760C.61/2337: Telegram

The Ambassador in the Soviet Union (Harriman) to the Secretary of State

2014. Personal for the President and the Secretary. I called on Mr. Molotov on my return from meeting of first bomber mission in Russia15 and informed him that you and Mr. Hull were firm in your determination to carry out the understandings reached at Moscow and Tehran for solidarity in Soviet-American relations and that no minor difficulties would affect this determination to work out agreements on all questions.

I informed him of Mikolajczyk’s visit to Washington, of the agreement that you had with him regarding no public speeches on his part, and what you intended to say to him. I said you had confidence that the Soviet Government would carry out the commitments taken by Molotov at Moscow and Stalin at Tehran for the true independence. At this point Molotov interrupted and asked whether your attitude was still the same as expressed at Tehran, to which I replied “of course”. He said that he would inform Marshal Stalin at once and that Marshal Stalin would be gratified. I continued that you hoped the Soviet Government would find it possible to work out their Polish relations in such a way that all Poles could unite to fight wholeheartedly the common enemy. I said you hoped that the Soviet [Page 1277] Government and Soviet press comments on Poland would be confined to constructive statements and avoid acrimonious arguments with groups criticising Soviet policy, including those in the United States.

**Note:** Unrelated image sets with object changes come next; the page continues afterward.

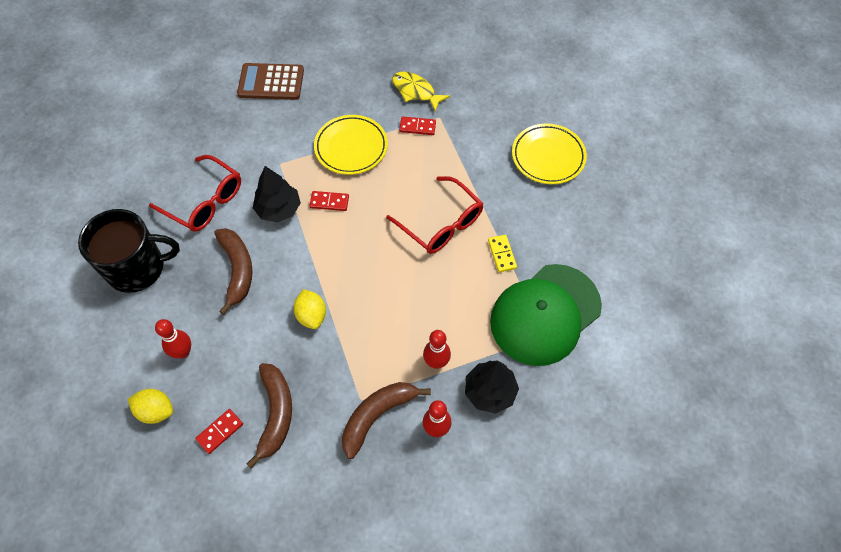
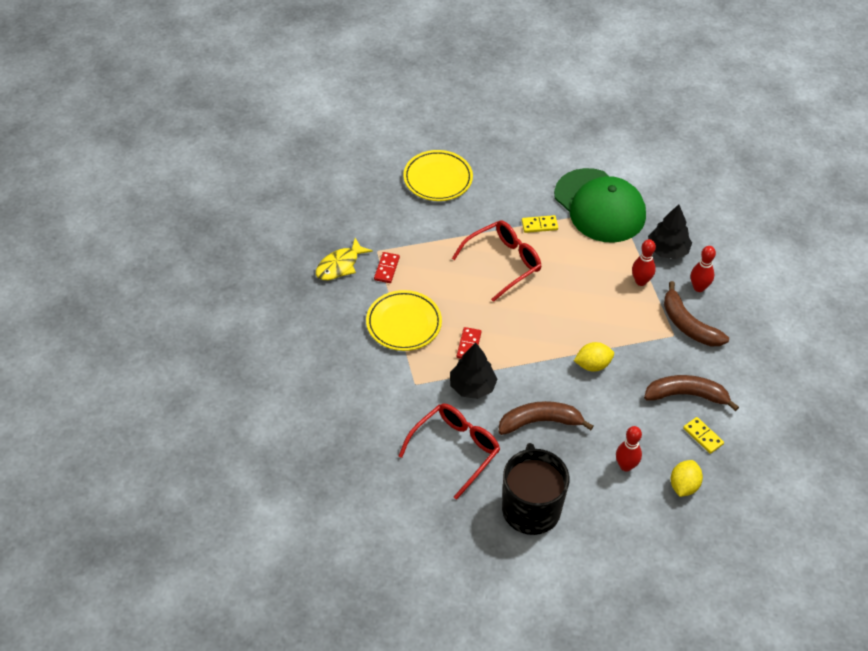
camera: 85 degrees left, 10 degrees down
(220, 432) = (703, 436): red domino -> yellow domino
(271, 82) = (301, 388): brown calculator -> none

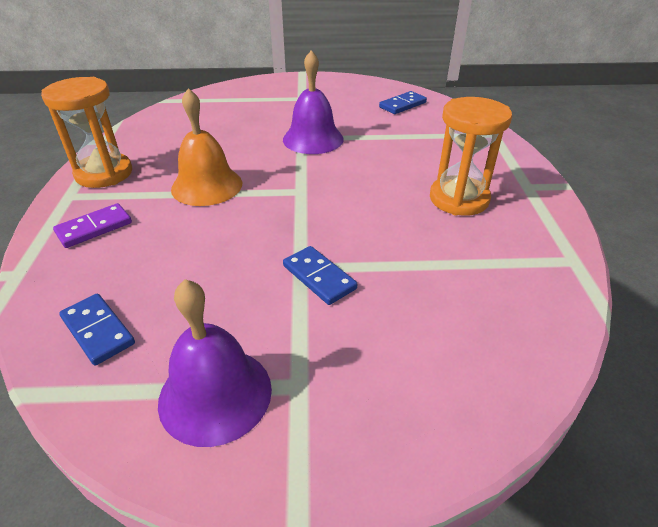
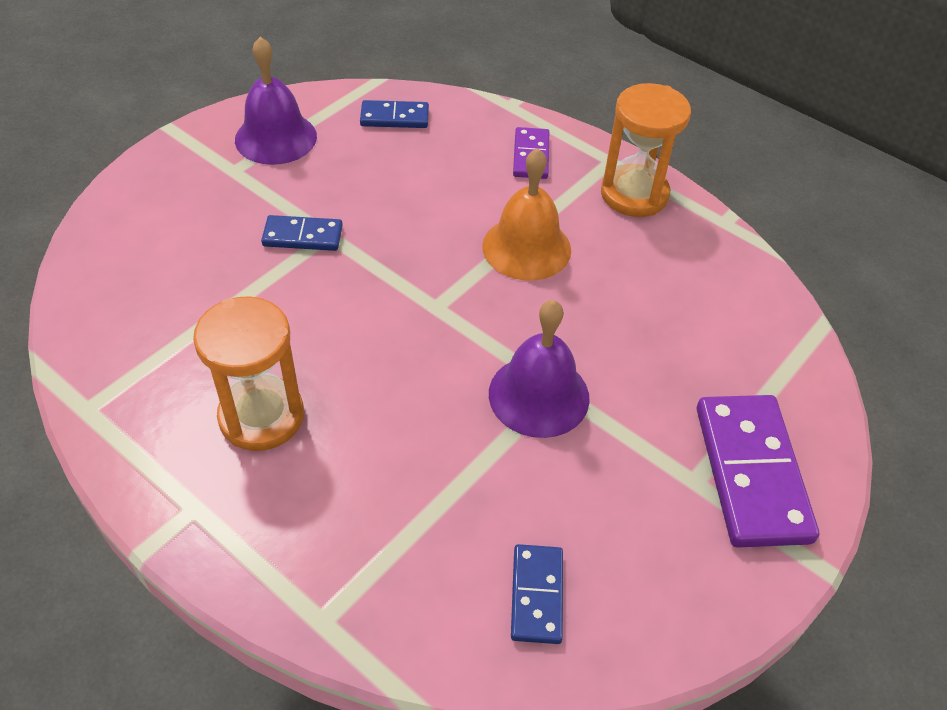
camera: 130 degrees right, 10 degrees up
(279, 90) = (752, 473): none -> purple domino

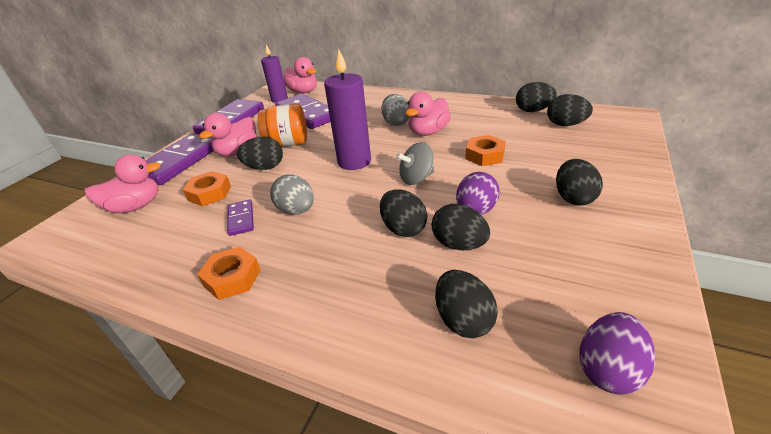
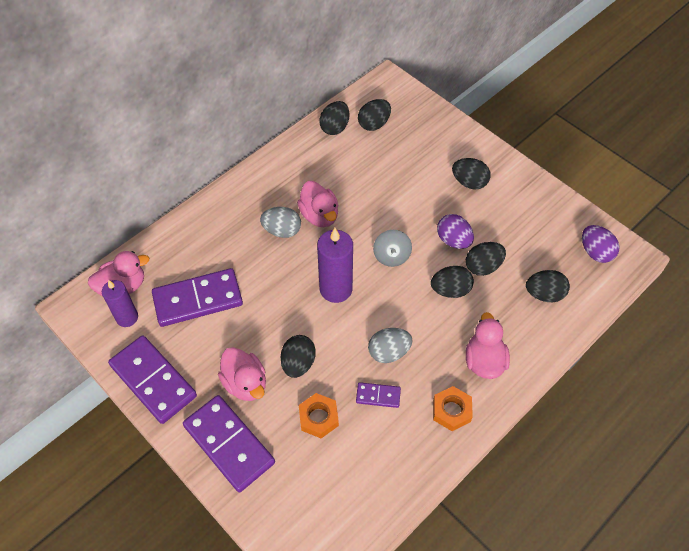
camera: 70 degrees left, 20 degrees up
(135, 206) = (303, 487): pink duck -> pink duck (484, 361)
(288, 143) = (259, 333): orange jar -> none
(484, 155) = (386, 198): orange nut -> none

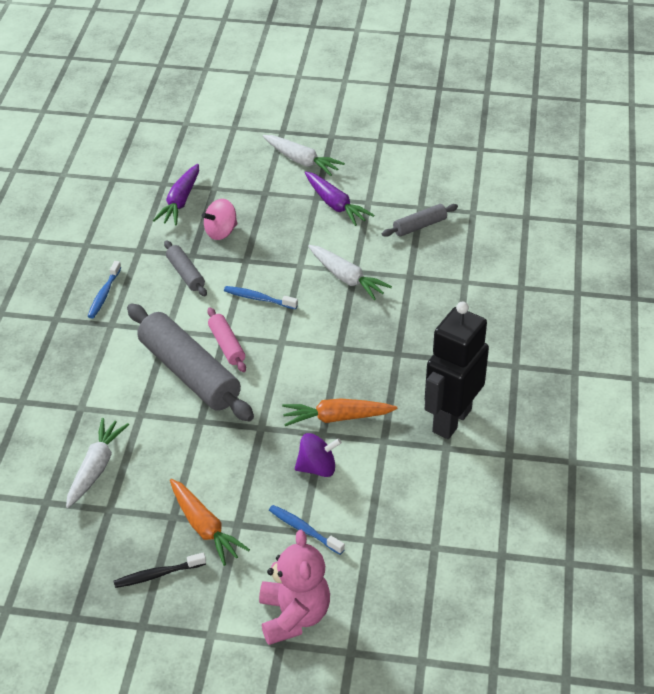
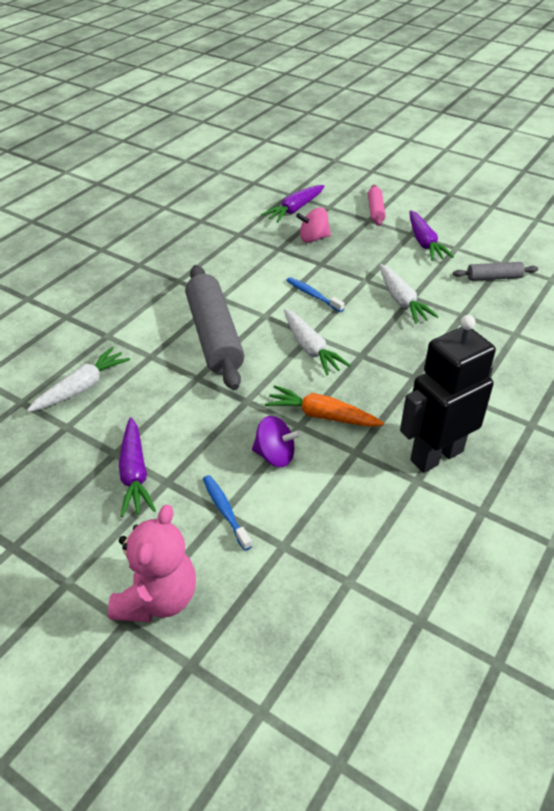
camera: 25 degrees right, 0 degrees up
(104, 294) = (188, 258): blue toothbrush -> none
(157, 575) = (62, 502): black toothbrush -> none
(185, 274) = (264, 260): grey rolling pin -> none
(204, 528) = (135, 474): orange carrot -> purple carrot
(226, 345) = (261, 323): pink rolling pin -> pink rolling pin (375, 211)
(302, 161) = (414, 205): white carrot -> white carrot (310, 348)

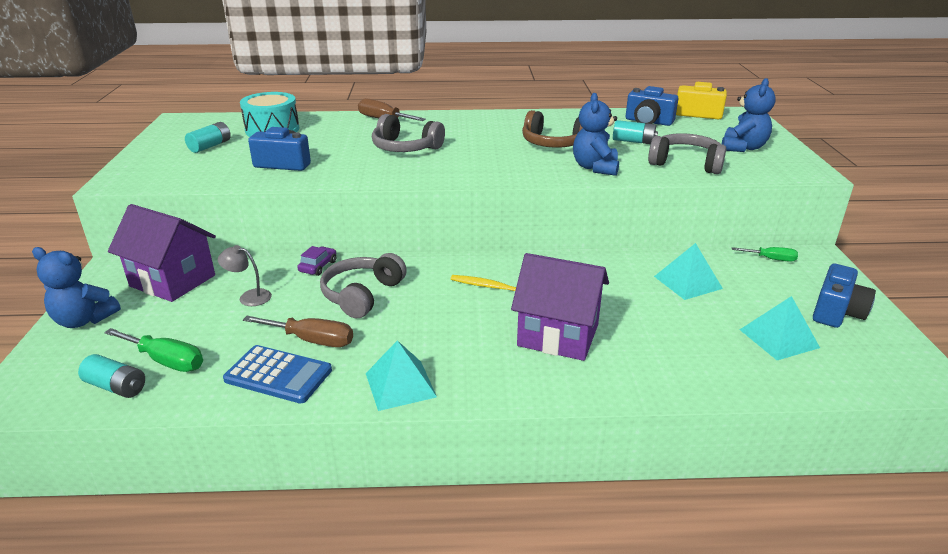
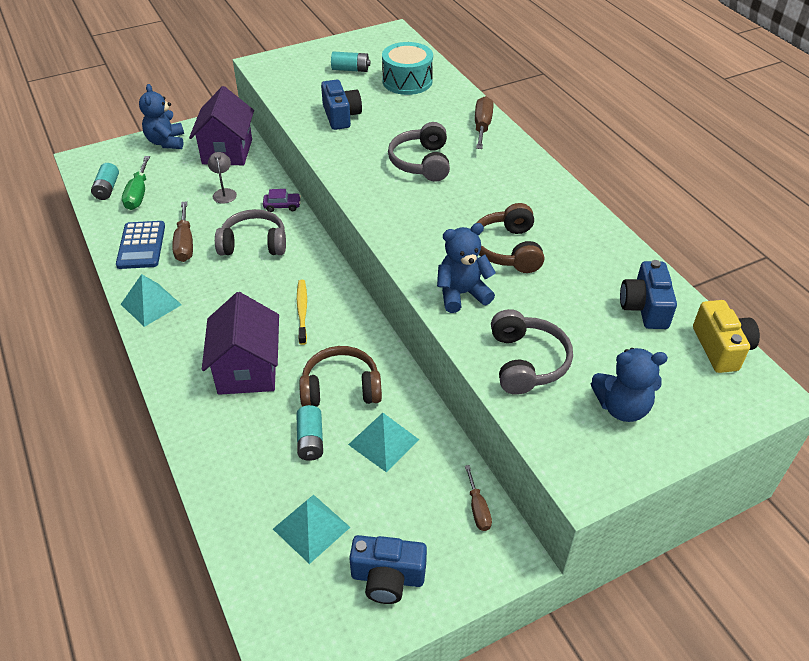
camera: 65 degrees right, 15 degrees up
(612, 288) = (341, 388): none -> brown headphones
(633, 141) = (564, 307): turquoise battery -> turquoise battery (310, 440)
(771, 259) = (478, 509): green screwdriver -> brown screwdriver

I asked about the Polish leaders who had recently come to Moscow out of Poland.16 Molotov explained that they were four in number representing different democratic parties including Mikolajczyk’s Peasant Party and that they had reported the overwhelming majority of the Polish people were not in sympathy with the London Government.

When I saw Molotov the second time he mentioned that he had told Marshal Stalin of your attitude and that Marshal Stalin was greatly pleased.

Harriman
  1. The first shuttle raiding bombers of the 15th Army Air Force reached the Soviet Union on June 2, 1944.
  2. See telegram 1867, May 24, from Moscow, p. 1412.